We have examined the decisions cit-r ed by counsel and have examined many others on our own, and we conclude that this Initiative Petition does not pass either the “liberal” test urged by proponents or the more restrictive test urged by contestants. It is clear from the decisions that no matter how the courts characterize the test they apply, they examine the inherent nature of the provisions to determine whether they are subjects which are separate and independent from each other so that each could stand alone, or fall as a- whole, leaving the constitutional scheme harmonious and independent on that subject. Even those decisions which pronounce a “reasonably germane” standard, impose the critical criteria of “incidental”, and “supplemental” (In re Initiative Petition 271, supra) or being an “administrative detail” (Perry, supra). Even under the “rational, relationship” test (Fugina), the initiative fails for each of the major proposals — advertising, franchising and liquor by the drink — is an important, substantial change in our constitution. None is reasonably “subordinate” to the other. There is no interdependence between proposals permitting advertising, franchising and liquor by the drink. Allowing franchising is not incidental or supplemental to permitting advertising, nór is it an administrative detail. They are certainly not so “interrelated and interdependent” that they form an “interlocking-package” (Amador) and they do not have a common underlying purpose, as each proposal has its own purpose.
More importantly, in analyzing the amendment in light of the purposes underlying the single-subject restriction, we find that it is misleading to the voters and borrowing from Kerby, it is “logrolling of the worst type.”
Combining proposals to allow unlimited advertising of alcoholic beverages and franchising agreements with a proposal to allow on-premises consumption was no accident. The voters in favor of “liquor by the drink” for instance, are not afforded freedom of choice. In order to secure that part of the proposal they desire, they are compelled to accept the entire proposal although perhaps not approving of and in fact opposing advertising of alcoholic beverages and/or franchising agreements.
We are aware that many people consider Initiative No. 314 the “Liquor By The Drink” petition although, viewed as a whole and objectively, the allowance of liquor by the drink is but a portion of the entire proposal. Additionally, we could not help but notice that many of the provisions proposed for franchising and licensing on-premises outlets are designed, with no small subtlety, to work to the exclusive benefit of special interest groups at the expense of a misled public.
Proponents have contended that finding this initiative measure violative of the single subject provision will result in “splintered" submissions and leave the public without means of implementing integrated reform through the initiative process.
It does not. In keeping with the restriction as it has been construed in this state and other states, as discussed above, submissions may properly contain incidental and supplemental provisions. In this regard for instance, licensing provisions for on-premises outlets would be properly included in a proposal permitting on-premises outlets. Also, it is a matter of history and common knowledge that the subjects of liquor by the drink and franchising have each been separately submitted to and rejected *608by the voters. That fact alone takes considerable impetus away from proponents’ splintered submission argument.

Dataset excerpts
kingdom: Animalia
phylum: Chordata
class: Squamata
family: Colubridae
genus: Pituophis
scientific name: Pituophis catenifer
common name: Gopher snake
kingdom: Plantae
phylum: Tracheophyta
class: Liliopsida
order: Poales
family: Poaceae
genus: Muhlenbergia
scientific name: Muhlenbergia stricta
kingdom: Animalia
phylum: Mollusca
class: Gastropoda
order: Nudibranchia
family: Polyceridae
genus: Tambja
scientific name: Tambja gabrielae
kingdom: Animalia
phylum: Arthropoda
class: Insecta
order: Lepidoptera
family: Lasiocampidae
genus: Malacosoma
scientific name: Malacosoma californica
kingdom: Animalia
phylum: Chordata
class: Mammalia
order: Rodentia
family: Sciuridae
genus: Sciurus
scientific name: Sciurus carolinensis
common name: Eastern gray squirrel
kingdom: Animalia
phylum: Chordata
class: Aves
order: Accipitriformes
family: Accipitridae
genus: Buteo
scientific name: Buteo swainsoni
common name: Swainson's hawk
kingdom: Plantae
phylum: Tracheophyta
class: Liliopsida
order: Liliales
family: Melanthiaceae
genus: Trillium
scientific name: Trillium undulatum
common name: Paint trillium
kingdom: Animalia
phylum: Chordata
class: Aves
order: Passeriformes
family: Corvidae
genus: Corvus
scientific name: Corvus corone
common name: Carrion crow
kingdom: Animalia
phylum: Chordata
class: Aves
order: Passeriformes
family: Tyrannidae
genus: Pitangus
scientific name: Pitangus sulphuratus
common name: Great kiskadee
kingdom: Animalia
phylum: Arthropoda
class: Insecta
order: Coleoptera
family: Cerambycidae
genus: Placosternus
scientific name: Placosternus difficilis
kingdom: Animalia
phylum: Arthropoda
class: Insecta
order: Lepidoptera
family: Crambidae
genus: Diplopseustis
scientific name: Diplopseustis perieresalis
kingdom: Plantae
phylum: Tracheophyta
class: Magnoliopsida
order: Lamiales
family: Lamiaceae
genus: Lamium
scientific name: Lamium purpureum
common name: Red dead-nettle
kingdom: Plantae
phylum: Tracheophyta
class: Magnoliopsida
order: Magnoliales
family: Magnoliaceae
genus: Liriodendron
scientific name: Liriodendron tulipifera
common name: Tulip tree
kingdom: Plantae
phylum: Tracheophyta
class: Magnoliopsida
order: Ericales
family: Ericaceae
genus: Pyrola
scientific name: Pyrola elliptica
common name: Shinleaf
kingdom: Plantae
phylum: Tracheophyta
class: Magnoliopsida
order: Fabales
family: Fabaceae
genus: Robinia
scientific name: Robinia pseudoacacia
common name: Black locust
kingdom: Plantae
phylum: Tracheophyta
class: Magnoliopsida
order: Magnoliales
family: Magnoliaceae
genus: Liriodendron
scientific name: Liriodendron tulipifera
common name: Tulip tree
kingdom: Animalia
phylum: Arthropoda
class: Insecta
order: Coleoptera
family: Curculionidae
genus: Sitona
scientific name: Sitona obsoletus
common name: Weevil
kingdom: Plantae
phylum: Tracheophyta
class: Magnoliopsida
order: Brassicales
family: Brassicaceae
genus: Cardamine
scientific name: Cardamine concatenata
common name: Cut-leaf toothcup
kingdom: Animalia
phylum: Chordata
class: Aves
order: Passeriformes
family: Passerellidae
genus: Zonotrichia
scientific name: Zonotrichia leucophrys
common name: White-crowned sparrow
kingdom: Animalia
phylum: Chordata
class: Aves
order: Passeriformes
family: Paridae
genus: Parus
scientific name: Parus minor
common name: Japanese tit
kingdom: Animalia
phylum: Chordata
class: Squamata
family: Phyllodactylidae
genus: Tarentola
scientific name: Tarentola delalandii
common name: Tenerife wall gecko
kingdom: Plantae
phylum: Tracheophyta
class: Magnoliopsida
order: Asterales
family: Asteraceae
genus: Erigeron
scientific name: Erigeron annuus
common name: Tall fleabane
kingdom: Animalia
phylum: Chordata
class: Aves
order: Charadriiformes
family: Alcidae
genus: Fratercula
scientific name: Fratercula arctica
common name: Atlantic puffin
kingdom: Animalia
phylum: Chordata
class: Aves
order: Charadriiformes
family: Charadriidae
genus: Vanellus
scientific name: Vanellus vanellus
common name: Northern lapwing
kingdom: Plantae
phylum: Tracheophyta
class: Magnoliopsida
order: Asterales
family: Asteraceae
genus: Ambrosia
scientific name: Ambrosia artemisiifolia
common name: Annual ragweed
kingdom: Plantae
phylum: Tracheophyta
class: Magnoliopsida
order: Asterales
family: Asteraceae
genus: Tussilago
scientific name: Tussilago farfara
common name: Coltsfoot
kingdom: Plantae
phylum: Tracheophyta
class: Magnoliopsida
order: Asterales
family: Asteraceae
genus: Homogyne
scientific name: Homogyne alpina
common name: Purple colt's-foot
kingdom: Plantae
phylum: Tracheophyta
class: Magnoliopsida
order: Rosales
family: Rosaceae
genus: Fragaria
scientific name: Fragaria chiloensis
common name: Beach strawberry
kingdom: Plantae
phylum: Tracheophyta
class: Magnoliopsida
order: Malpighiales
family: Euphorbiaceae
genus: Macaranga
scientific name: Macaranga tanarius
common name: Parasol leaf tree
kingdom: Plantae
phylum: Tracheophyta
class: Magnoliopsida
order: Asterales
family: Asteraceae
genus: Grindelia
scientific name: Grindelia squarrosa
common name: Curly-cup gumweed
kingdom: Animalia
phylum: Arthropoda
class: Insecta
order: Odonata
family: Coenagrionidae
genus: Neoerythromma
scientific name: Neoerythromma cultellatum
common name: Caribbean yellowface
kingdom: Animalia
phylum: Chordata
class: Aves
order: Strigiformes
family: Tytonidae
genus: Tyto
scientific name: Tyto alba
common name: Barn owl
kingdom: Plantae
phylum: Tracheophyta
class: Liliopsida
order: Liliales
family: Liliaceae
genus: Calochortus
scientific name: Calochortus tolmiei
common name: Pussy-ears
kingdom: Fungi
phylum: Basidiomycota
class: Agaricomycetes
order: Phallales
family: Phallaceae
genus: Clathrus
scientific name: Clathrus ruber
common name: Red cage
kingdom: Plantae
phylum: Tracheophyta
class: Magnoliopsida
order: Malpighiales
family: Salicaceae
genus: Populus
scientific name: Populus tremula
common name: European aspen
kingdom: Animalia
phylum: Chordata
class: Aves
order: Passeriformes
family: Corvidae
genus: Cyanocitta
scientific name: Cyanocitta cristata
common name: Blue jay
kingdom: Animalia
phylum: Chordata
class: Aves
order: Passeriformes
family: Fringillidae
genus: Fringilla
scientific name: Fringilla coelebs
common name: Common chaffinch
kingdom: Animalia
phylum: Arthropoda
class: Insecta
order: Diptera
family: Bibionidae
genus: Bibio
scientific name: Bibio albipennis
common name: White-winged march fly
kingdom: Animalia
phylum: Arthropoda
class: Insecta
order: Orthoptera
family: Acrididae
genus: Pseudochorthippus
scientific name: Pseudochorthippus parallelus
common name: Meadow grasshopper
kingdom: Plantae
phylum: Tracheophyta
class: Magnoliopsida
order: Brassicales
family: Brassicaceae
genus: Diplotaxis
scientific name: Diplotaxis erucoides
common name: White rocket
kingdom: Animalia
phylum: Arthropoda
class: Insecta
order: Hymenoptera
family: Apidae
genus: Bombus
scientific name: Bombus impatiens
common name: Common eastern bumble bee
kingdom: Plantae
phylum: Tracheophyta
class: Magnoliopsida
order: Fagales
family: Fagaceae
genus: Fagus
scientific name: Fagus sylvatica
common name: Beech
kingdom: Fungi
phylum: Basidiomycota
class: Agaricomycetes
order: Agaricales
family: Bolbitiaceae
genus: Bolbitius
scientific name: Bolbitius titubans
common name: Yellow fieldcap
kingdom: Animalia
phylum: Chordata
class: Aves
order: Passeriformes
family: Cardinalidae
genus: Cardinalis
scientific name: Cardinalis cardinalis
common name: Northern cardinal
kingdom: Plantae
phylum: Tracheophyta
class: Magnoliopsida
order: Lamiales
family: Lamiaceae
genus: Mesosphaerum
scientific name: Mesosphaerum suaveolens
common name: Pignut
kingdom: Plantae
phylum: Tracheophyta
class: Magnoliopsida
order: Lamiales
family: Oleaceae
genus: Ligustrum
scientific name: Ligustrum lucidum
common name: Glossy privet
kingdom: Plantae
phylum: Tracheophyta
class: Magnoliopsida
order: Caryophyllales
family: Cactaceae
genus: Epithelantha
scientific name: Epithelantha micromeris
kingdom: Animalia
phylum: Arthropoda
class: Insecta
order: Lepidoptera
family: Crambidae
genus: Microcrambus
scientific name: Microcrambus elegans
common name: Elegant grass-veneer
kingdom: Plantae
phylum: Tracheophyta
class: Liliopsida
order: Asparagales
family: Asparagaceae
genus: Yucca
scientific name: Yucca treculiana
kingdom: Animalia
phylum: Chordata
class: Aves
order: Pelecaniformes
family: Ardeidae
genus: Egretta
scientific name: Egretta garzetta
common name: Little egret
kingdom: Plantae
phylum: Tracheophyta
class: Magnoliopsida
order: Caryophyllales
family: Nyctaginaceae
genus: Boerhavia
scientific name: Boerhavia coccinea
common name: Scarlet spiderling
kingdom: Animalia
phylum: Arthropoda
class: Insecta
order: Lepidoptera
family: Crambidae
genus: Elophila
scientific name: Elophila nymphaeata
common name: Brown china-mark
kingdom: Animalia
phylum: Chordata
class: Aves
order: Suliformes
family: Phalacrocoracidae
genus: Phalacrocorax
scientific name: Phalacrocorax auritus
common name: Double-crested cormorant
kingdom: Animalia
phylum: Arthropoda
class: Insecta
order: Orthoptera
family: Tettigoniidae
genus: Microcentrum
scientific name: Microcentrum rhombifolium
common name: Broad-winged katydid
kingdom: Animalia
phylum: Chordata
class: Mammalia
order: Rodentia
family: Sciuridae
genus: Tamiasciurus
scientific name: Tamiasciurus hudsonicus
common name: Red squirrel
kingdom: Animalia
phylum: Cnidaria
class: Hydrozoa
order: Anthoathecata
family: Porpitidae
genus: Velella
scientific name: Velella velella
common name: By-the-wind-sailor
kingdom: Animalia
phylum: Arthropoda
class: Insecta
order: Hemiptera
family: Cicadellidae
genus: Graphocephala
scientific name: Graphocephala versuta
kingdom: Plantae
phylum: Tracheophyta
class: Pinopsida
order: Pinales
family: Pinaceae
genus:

To be done –
Reproduce the passage of the court opinion above from "More importantly, in" up to and including "and/or franchising agreements.".

Answer to this task –
More importantly, in analyzing the amendment in light of the purposes underlying the single-subject restriction, we find that it is misleading to the voters and borrowing from Kerby, it is “logrolling of the worst type.”
Combining proposals to allow unlimited advertising of alcoholic beverages and franchising agreements with a proposal to allow on-premises consumption was no accident. The voters in favor of “liquor by the drink” for instance, are not afforded freedom of choice. In order to secure that part of the proposal they desire, they are compelled to accept the entire proposal although perhaps not approving of and in fact opposing advertising of alcoholic beverages and/or franchising agreements.